AUSTIN, Texas—The United States has a crisis on its hands when it comes to high drug prices, Harvard Pilgrim Health Care President and CEO Eric Schultz said Thursday at the AHIP Institute & Expo.
However, the solution is not to “throw out the baby with the bathwater” and stop pharmaceutical manufacturers from creating new, innovative products that save lives, he said.
That’s where value-based pharmaceutical pricing contracts with manufacturers like Eli Lilly come in, as the goal is to tie payments to efficacy of drugs.
“Does it save money at this point? It’s very modest, but I do believe there’s an opportunity down the road,” he said, noting this might be especially true for extremely pricey orphan drugs for rare diseases. “But right now, it’s about clinical outcomes.”
Value-based agreements are especially important since there are more and more new medicines coming out for which the data that are available are not what they used to be, as the Food and Drug Administration—understandably—is striving to speed up the process of bringing innovations to market, according to Schultz.
“We believe it’s those kinds of opportunities that line up well with payment for value, because we don’t have good data,” he said.
Even pharmaceutical manufacturers see issues in the drug-pricing system, said Eli Lilly CEO David Ricks. For instance, his company is not interested in “short-term arbitrage” tied to market scarcity that has led to price hikes in treatments like EpiPens.

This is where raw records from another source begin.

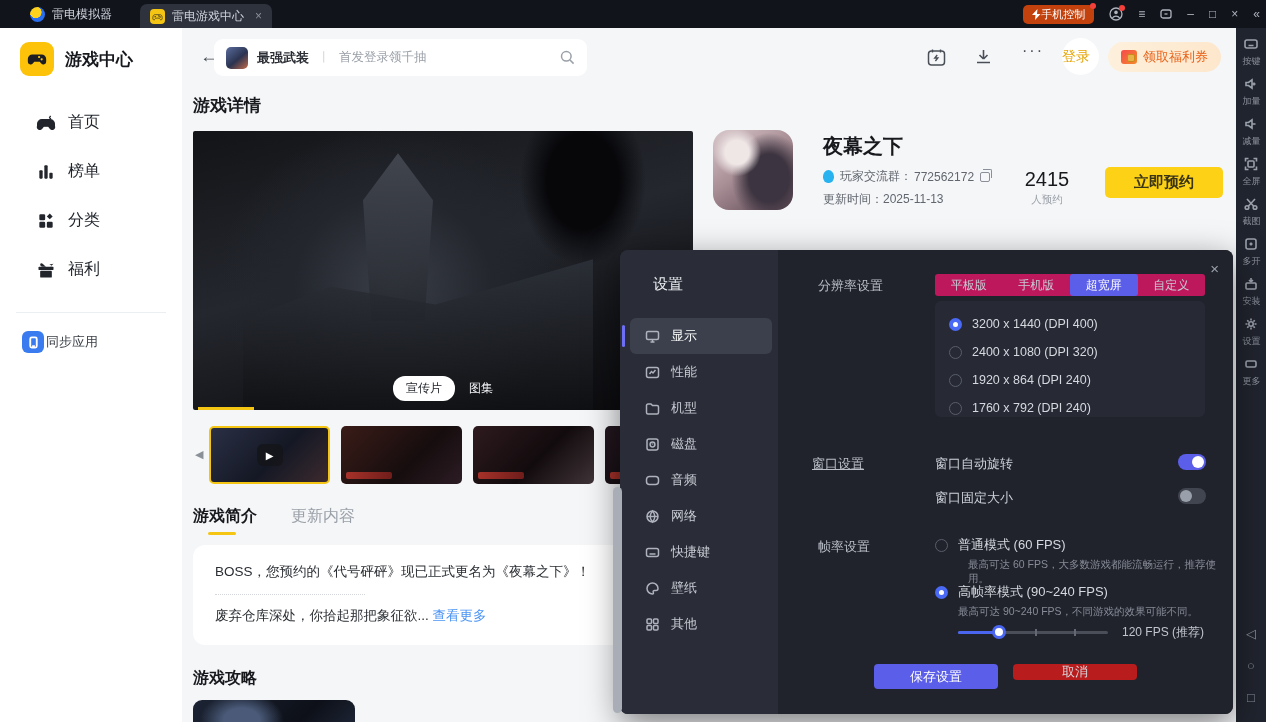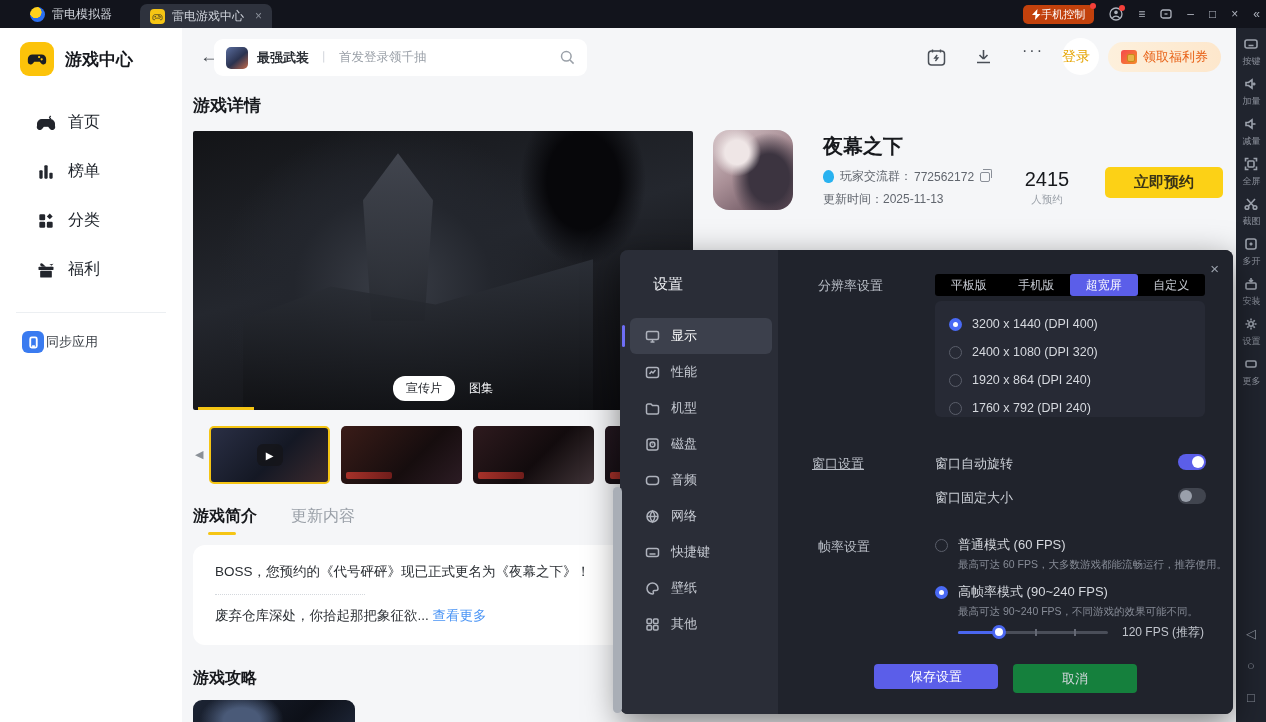--- a/index.html
+++ b/index.html
@@ -132,21 +132,21 @@
   .pnav-item { position:relative; display:flex; align-items:center; gap:11px; height:36px; margin:0 6px 0 10px; padding-left:15px; border-radius:6px; cursor:pointer; }
   .pnav-item svg { width:15px; height:15px; stroke:#aeb2bc; fill:none; stroke-width:1.5; }
   .pnav-item span { font-size:13px; color:#c6cad2; }
   .pnav-item.active { background:#3c404c; }
   .pnav-item.active span { color:#ffffff; }
   .pnav-item.active::before { content:""; position:absolute; left:-8px; top:7px; width:3px; height:22px; border-radius:2px; background:#6e6ef5; }
   .panel-close { position:absolute; right:14px; top:10px; font-size:15px; color:#9aa0ab; cursor:pointer; z-index:3; }
   .panel-body { flex:1; position:relative; background:#20232c; }
 
   .srow-label { position:absolute; font-size:13px; color:#b9bec7; }
-  .res-tabs { position:absolute; left:157px; top:24px; width:270px; height:22px; display:flex; background:#000000; border-radius:3px; overflow:hidden; }
+  .res-tabs { position:absolute; left:157px; top:24px; width:270px; height:22px; display:flex; background:#be185d; border-radius:3px; overflow:hidden; }
   .res-tab { flex:1; display:flex; align-items:center; justify-content:center; font-size:12px; color:#c6cad2; cursor:pointer; }
   .res-tab.active { background:#5b5ee9; color:#fff; border-radius:3px; }
   .res-box { position:absolute; left:157px; top:51px; width:270px; height:116px; background:#272a35; border-radius:6px; padding:9px 0 0 14px; }
   .res-opt { display:flex; align-items:center; gap:10px; height:28px; cursor:pointer; }
   .radio { width:13px; height:13px; border-radius:50%; border:1.5px solid #5a5e6a; flex:none; position:relative; }
   .radio.sel { border:none; background:#4a6af5; }
   .radio.sel::after { content:""; position:absolute; left:4px; top:4px; width:5px; height:5px; border-radius:50%; background:#fff; }
   .res-opt span { font-size:12.5px; color:#d5d8de; }
 
   .toggle { position:absolute; width:28px; height:16px; border-radius:8px; cursor:pointer; }
@@ -162,21 +162,21 @@
   .slider { position:absolute; left:180px; top:375px; width:150px; height:14px; }
   .slider .track { position:absolute; left:0; top:6px; width:100%; height:3px; border-radius:2px; background:#4a4e59; }
   .slider .fill { position:absolute; left:0; top:6px; width:27%; height:3px; border-radius:2px; background:#4a66f0; }
   .slider .tick1, .slider .tick2 { position:absolute; top:4px; width:2px; height:7px; background:#646874; }
   .slider .tick1 { left:51%; } .slider .tick2 { left:77%; }
   .slider .handle { position:absolute; left:calc(27% - 7px); top:0; width:14px; height:14px; border-radius:50%; background:#fff; border:3px solid #4a66f0; cursor:pointer; }
   .fps-value { position:absolute; left:344px; top:374px; font-size:12px; color:#c0c4cc; }
 
   .pbtns { position:absolute; left:0; right:0; top:414px; display:flex; justify-content:center; gap:15px; }
   .btn-save { width:124px; height:25px; background:#5b5ee9; border-radius:4px; color:#fff; font-size:13px; display:flex; align-items:center; justify-content:center; cursor:pointer; }
-  .btn-cancel { width:124px; height:29px; background:#15803d; border-radius:4px; color:#d5d8de; font-size:13px; display:flex; align-items:center; justify-content:center; cursor:pointer; }
+  .btn-cancel { width:124px; height:16px; background:#b91c1c; border-radius:4px; color:#d5d8de; font-size:13px; display:flex; align-items:center; justify-content:center; cursor:pointer; }
 </style>
 </head>
 <body>
 
 <div class="screen">
 
   <div class="titlebar">
     <div class="tab-emu">
       <div class="ld-logo"></div>
       <span class="tab-label">雷电模拟器</span>
@@ -548,21 +548,21 @@
       <span class="ctl-text" style="left:157px; top:205px;">窗口自动旋转</span>
       <div class="toggle on" style="left:400px; top:204px;"></div>
       <span class="ctl-text" style="left:157px; top:239px;">窗口固定大小</span>
       <div class="toggle off" style="left:400px; top:238px;"></div>
 
       <span class="srow-label" style="left:40px; top:288px;">帧率设置</span>
       <div class="fps-opt" style="left:157px; top:286px;">
         <i class="radio"></i>
         <span>普通模式 (60 FPS)</span>
       </div>
-      <div class="fps-desc" style="left:180px; top:308px;">最高可达 60 FPS，大多数游戏都能流畅运行，推荐使用。</div>
+      <div class="fps-desc" style="left:190px; top:308px;">最高可达 60 FPS，大多数游戏都能流畅运行，推荐使用。</div>
       <div class="fps-opt" style="left:157px; top:333px;">
         <i class="radio sel"></i>
         <span>高帧率模式 (90~240 FPS)</span>
       </div>
       <div class="fps-desc" style="left:180px; top:355px;">最高可达 90~240 FPS，不同游戏的效果可能不同。</div>
 
       <div class="slider">
         <i class="track"></i>
           <i class="fill"></i>
           <i class="tick1"></i>

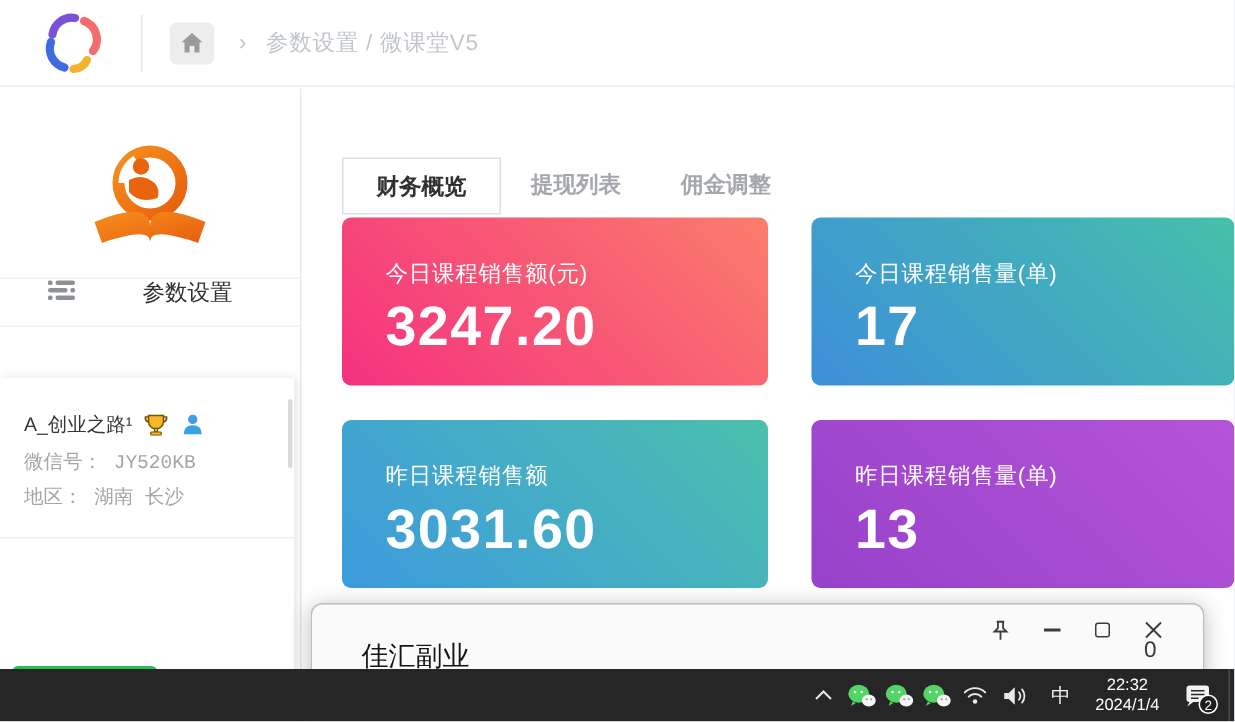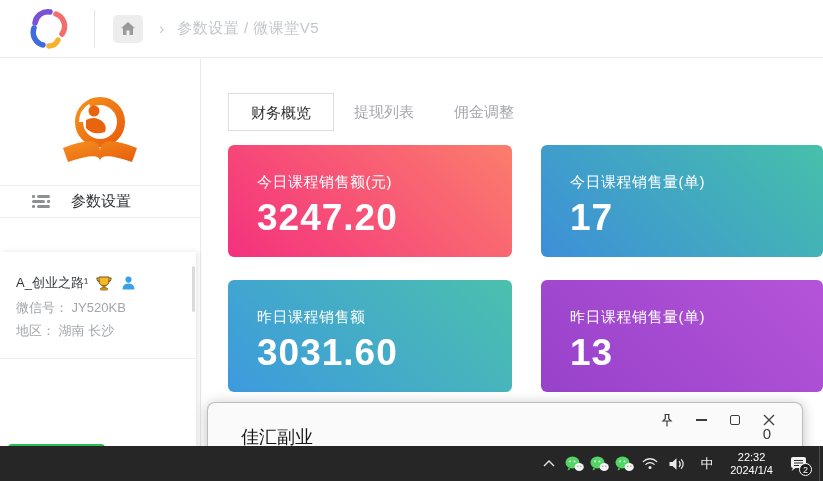--- a/index.html
+++ b/index.html
@@ -16,47 +16,47 @@
               display:flex; align-items:center; justify-content:center; margin-left:18px; cursor:pointer; }
   .crumb-chevron { color:#c9c9c9; margin-left:16px; font-size:16px; }
   .crumb-text { color:#c2c6cc; font-size:15px; margin-left:13px; letter-spacing:.5px; }
 
   
   .sidebar { position:absolute; top:59px; left:0; width:201px; bottom:0; background:#fff;
              border-right:1px solid #e9e9e9; z-index:4; }
   .app-logo { display:block; margin:36px auto 0; }
   .app-name { text-align:center; color:#5d6166; font-size:15px; margin-top:16px; }
   .menu-item { margin-top:16px; height:33px; border-top:1px solid #f0f0f0; border-bottom:1px solid #f0f0f0;
-               display:flex; align-items:center; cursor:pointer; }
+               display:flex; align-items:flex-start; cursor:pointer;gap:24px; }
   .menu-icon { margin-left:32px; width:22px; }
   .menu-icon .row { display:flex; align-items:center; height:5px; }
   .menu-icon .dot { width:3px; height:3px; background:#8d9095; border-radius:1px; }
   .menu-icon .bar { width:13px; height:3px; background:#8d9095; border-radius:2px; }
   .menu-icon .g { width:2px; }
   .menu-label { margin-left:17px; font-size:15px; color:#2f3133; }
 
   
   .user-card { position:absolute; top:193px; left:0; width:196px; bottom:0; background:#fff;
                box-shadow:2px 0 6px rgba(0,0,0,.10); z-index:6; }
   .user-scrollthumb { position:absolute; right:1px; top:14px; width:3px; height:46px;
                       background:#dadada; border-radius:2px; }
   .user-name-row { display:flex; align-items:center; margin:22px 0 0 16px; }
   .user-name { font-size:13px; color:#34373a; }
   .trophy { margin-left:8px; }
   .person-ic { margin-left:10px; }
-  .user-meta { margin:7px 0 0 16px; font-size:13px; color:#a2a5a9; }
+  .user-meta { margin:7px 0 0 16px; font-size:13px; color:#a2a5a9;font-family:Liberation Mono, monospace; }
   .user-meta + .user-meta { margin-top:5px; }
   .user-divider { margin-top:18px; height:1px; background:#efefef; }
   .send-btn { position:absolute; left:8px; top:192px; width:97px; height:31px; background:#2abd53;
               color:#fff; font-size:15px; border:none; border-radius:4px; cursor:pointer;
               font-family:inherit; letter-spacing:1px; }
 
   
   .main { position:absolute; left:202px; top:59px; right:0; bottom:0; background:#fff; }
-  .tabs { position:absolute; left:26px; top:34px; display:flex; align-items:center; }
+  .tabs { position:absolute; left:26px; top:46px; display:flex; align-items:center;font-weight:bold; }
   .tab { font-size:15px; color:#a4a7ad; padding:0 20px; height:38px; line-height:38px; cursor:pointer; }
   .tab.active { background:#fff; border:1px solid #dcdfe6; color:#2f3133; padding:0 22px; }
 
   .cards { position:absolute; left:26px; top:86px; right:3px;
            display:grid; grid-template-columns:284px 282px; grid-auto-rows:112px; gap:23px 29px; }
   .card { border-radius:6px; color:#fff; padding:28px 0 0 29px; cursor:default; }
   .card-label { font-size:15px; letter-spacing:.5px; }
   .card-value { font-size:37px; font-weight:700; margin-top:5px; letter-spacing:1px; }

“We get painted with that brush; it’s not helping us—it isn’t even our model,” he said.
And while there is concern about high prices associated with breakthrough medicines and treatments, Ricks noted that ultimately, increased competition is a better answer than price controls. One example is hepatitis C drugs, for which new competitors with Solvaldi helped drive down what were initially sky-high prices.
Schultz pointed out, however, that “you don’t need value-based contracts for everything” in the pharmaceutical realm. Ricks agreed, noting that such agreements are most effective when a significant number of members are involved and a treatment has significant medical consequences.
Harvard Pilgrim’s 12 value-based pharmaceutical pricing contracts, Schultz added, were all created when there was competition in the market for a certain type of treatment, giving pharmaceutical companies an incentive to sit down and negotiate.
“The real challenge for all of us in the industry is to believe this is the right thing to do and sit down and negotiate a value-based contract even though there may not be a competing biologic, drug, or whatever coming out,” he said. “That’s really going to be interesting to see if that emerges.”